◆ Task statement
Word for word, copy the listing below and leave out its images.

Source data START

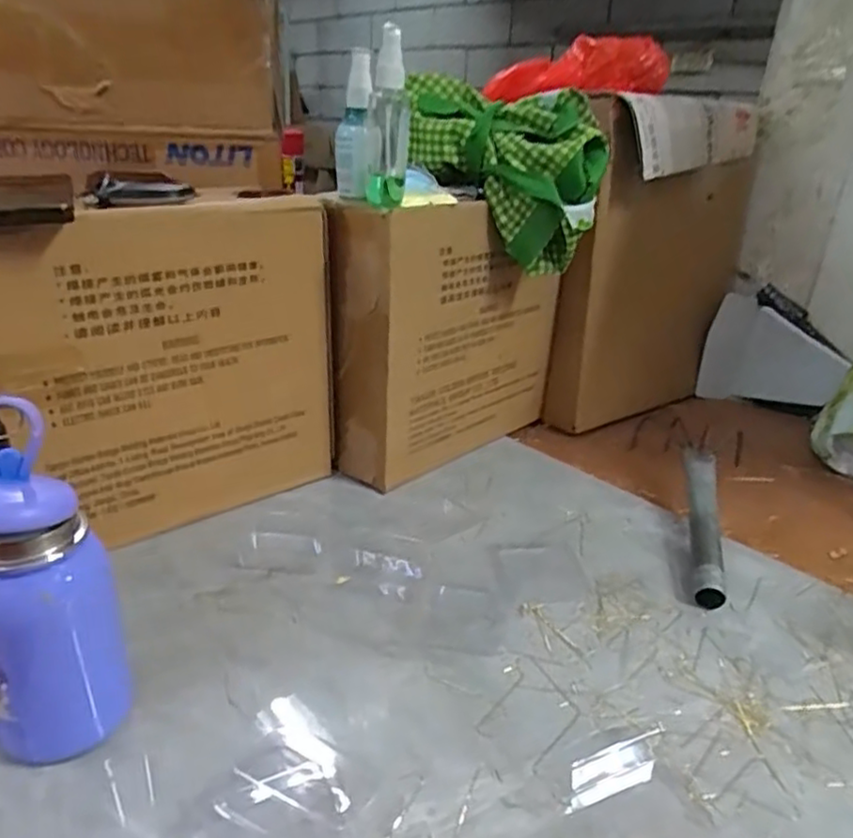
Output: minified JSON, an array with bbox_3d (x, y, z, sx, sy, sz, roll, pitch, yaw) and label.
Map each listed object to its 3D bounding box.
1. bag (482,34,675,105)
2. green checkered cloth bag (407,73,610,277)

Source data END

◆ Problem solution
Output: minified JSON, an array with bbox_3d (x, y, z, sx, sy, sz, roll, pitch, yaw) and label.
Map each listed object to its 3D bounding box.
1. bag (482,34,675,105)
2. green checkered cloth bag (407,73,610,277)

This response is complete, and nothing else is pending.